■ **Required action**
Give back all of the data verbatim.

[Saved entries]
--- START ---
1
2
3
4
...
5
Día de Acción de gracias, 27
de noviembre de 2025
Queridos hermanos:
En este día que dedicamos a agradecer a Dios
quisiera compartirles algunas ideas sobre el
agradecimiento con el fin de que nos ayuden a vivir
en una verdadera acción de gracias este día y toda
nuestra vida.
--- END ---
■ **Response for this exercise**
1
2
3
4
...
5
Día de Acción de gracias, 27
de noviembre de 2025
Queridos hermanos:
En este día que dedicamos a agradecer a Dios
quisiera compartirles algunas ideas sobre el
agradecimiento con el fin de que nos ayuden a vivir
en una verdadera acción de gracias este día y toda
nuestra vida.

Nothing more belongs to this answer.